Obama United State President renames highest mountain in the united state from Alaska’s Mount McKinley to Denali
President Obama announced Sunday that his administration is renaming Alaska’s Mount McKinley to Denali, the name that nearby natives have long used.
By taking action to officially name the 20,000-foot peak Denali, Obama is taking the Alaska Natives‘ side in a dispute that has stretched on for more than a century.
“Generally believed to be central to the Athabascan creation story, Denali is a site of significant cultural importance to many Alaska Natives,” the White House said in a Sunday fact sheet. “The name ‘Denali’ has been used for many years and is widely used across the state today.”
Interior Secretary Sally Jewell said the change recognizes that Denali is sacred to many Alaskans.
“The name Denali has been official for use by the State of Alaska since 1975, but even more importantly, the mountain has been known as Denali for generations,” said Jewell, who is responsible for the Board on Geographic Names, the federal body in charge of place names.
“With our own sense of reverence for this place, we are officially renaming the mountain Denali in recognition of the traditions of Alaska Natives and the strong support of the people of Alaska,” she said.
Alaska first formally requested the change when it recognized Denali itself in 1975. Denali means “the great one” in the local Athabaskan language.
Changing the name has often been a bipartisan legislative priority among Alaska’s congressional delegation to rename the mountain. Lisa Murkowski (R), the state’s senior senator and chairwoman of the Energy and Natural Resources Committee, which is responsible for the matter, has sponsored legislation in every session of Congress to do so since taking her seat.
She hosted hearing on the bill earlier this year, at which a top National Park Service official said the Obama administration had no objection to the change.
Murkowski welcomed the news Sunday.
“For centuries, Alaskans have known this majestic mountain as the ‘Great One.’ Today we are honored to be able to officially recognize the mountain as Denali,” she said in a statement.

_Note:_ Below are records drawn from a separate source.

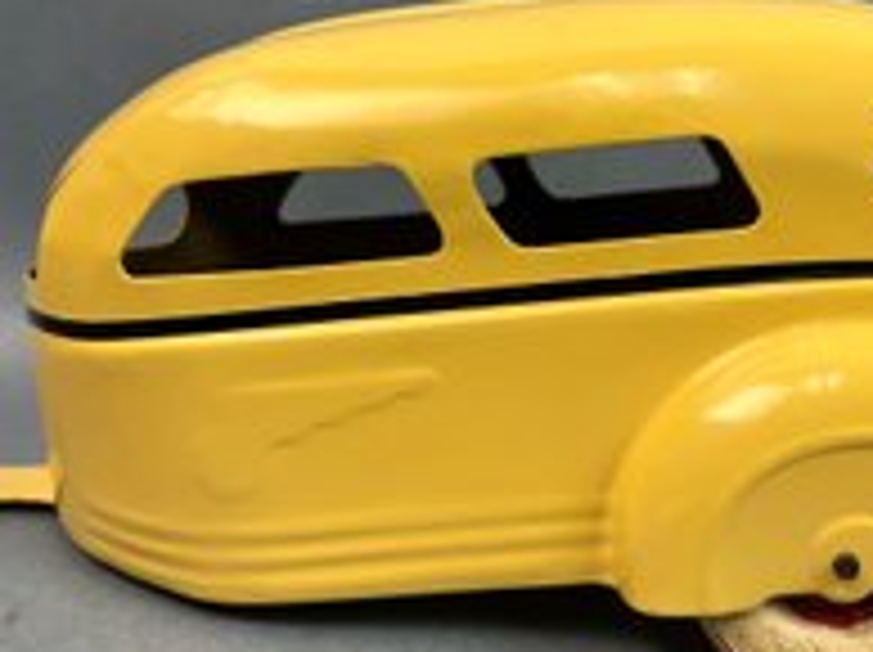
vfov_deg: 31.4
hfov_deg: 40.9
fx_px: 1159
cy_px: 317
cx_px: 556
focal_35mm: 46
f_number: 1.5
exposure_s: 1/120
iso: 40
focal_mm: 5.7
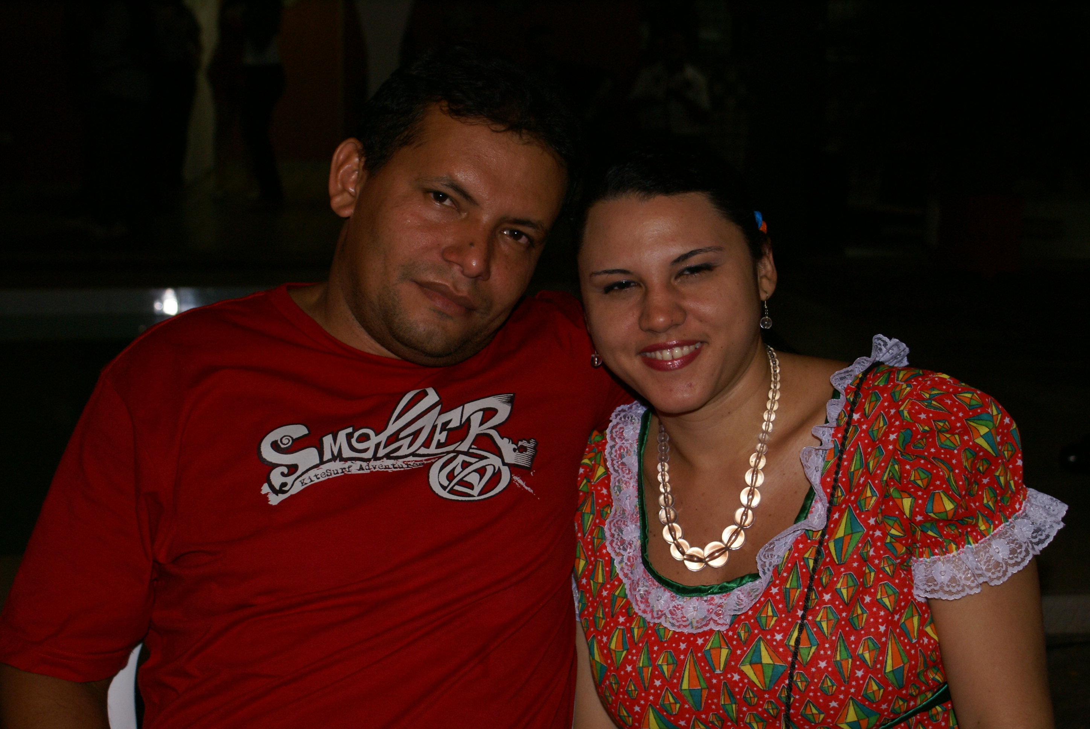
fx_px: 1818
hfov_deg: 33.4
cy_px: 364
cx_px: 545
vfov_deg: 22.7
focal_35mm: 60
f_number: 5.6
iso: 400
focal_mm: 40
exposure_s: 1/60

“I’d like to thank the President for working with us to achieve this significant change to show honor, respect, and gratitude to the Athabascan people of Alaska,” she continued.
Sen. Dan Sullivan (R-Alaska) and Rep. Don Young (R-Alaska) have also strongly supported efforts to change the peak’s name.
“For decades, Alaskans and members of our congressional delegation have been fighting for Denali to be recognized by the federal government by its true name,” Sullivan said in a statement. “I’m gratified that the president respected this.”
Efforts to rename the mountain have often faced strong opposition from Ohio and its congressional delegation in an attempt to preserve the honor of William McKinley, an Ohio native. The 25th president was a presidential candidate when a gold prospector first named the peak after him. But he never visited Alaska, and has no historical connection to the state or the mountain.
Rep. Bob Gibbs (R-Ohio) introduced a bill in January to reaffirm the McKinley name, calling the mountain “a testament to his countless years of service to our country.”
Jewell is making the change official through an order to the Board on Geographic Names, citing Alaska’s longstanding policy and the name of the surrounding park, Denali National Park.
Obama announced the action as part of a series of efforts to improve outreach to Alaska Natives. He will meet Monday in Anchorage to discuss the efforts with Alaska Natives leaders and Gov. Bill Walker (I), Lt. Gov. Byron Mallott (D) and Murkowski.
The new actions include neighborhood revitalization funding for Anchorage, a native youth engagement program and wildlife management cooperation efforts.